In the phylogenetic analyses, Pseudophaeocytostroma bambusicola (KUMCC 22-12407, KUMCC 22-12410) formed a distinct subclade adjacent to Ps. “ sacchari ” strains CBS 275.34, UMICH-1, km-1 and 135 with high support (98% ML/95% MP/1.00 PP, FIGURE 1 View FIGURE 1 ). The pairwise nucleotide comparison of ITS and TEF1-α sequence data revealed significant differences (more than 1.5%) between Ps. bambusicola (KUMCC 22-12407) and Ps. “ sacchari ” strains CBS 275.34, km-1, UMICH-1 and 135 for each gene region ( TABLE 3 View TABLE 3 ). The results of PHI test also supported the intraspecific variation among these strains and indicated the conspecific between strain UMICH-1 and km-1 ( FIGURE 2 View FIGURE 2 ).
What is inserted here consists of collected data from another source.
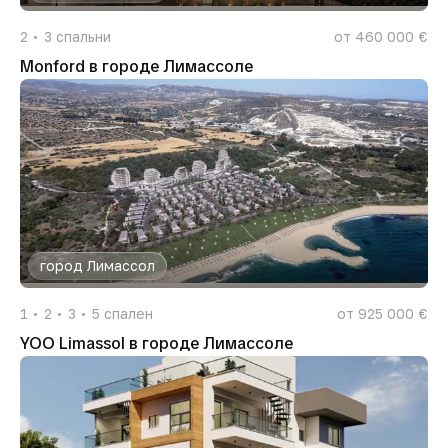
2
3
спальни
от 460 000 €
Monford в городе Лимассоле
город Лимассол
1
2
3
5
спален
от 925 000 €
YOO Limassol в городе Лимассоле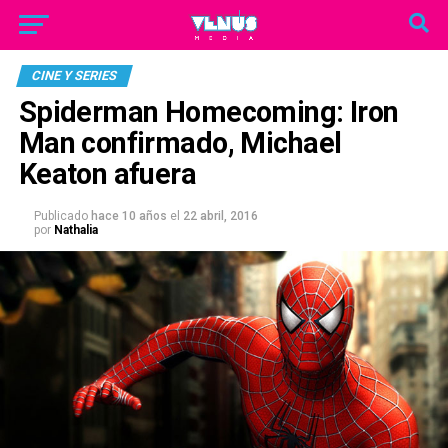
CINE Y SERIES
Spiderman Homecoming: Iron
Man confirmado, Michael
Keaton afuera
Publicado
hace 10 años
el
22 abril, 2016
por
Nathalia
Thus, Ps. bambusicola was proposed as a new species based on morphological and phylogenetic evidence.

Phaeocytostroma sacchari was introduced and described by Sutton (1964). Lamprecht et al. (2011) later provided the sequence data for P. sacchari , strain CBS 275.34 which was isolated from Japan without a mention of host substrates and no description provided. Carabez et al. (2014) isolated a fungus strain UMICH-1 from sugarcane displaying stalk rot symptoms in Mexico and identified it as P. sacchari based on morphology and the high similarity of the ITS blast search. Whereas, two strains of P. sacchari (km-1 and 135) were unpublished sequences from the GenBank. Thus, morphological descriptions are not available for these strains. Therefore, we treated these strains as Ps. “ sacchari ” until their correct identification could be confirmed. The examination of ex-type or epitype specimens, more fresh collections and additional sequences are needed for further studies on morphological and genetic variation in this group.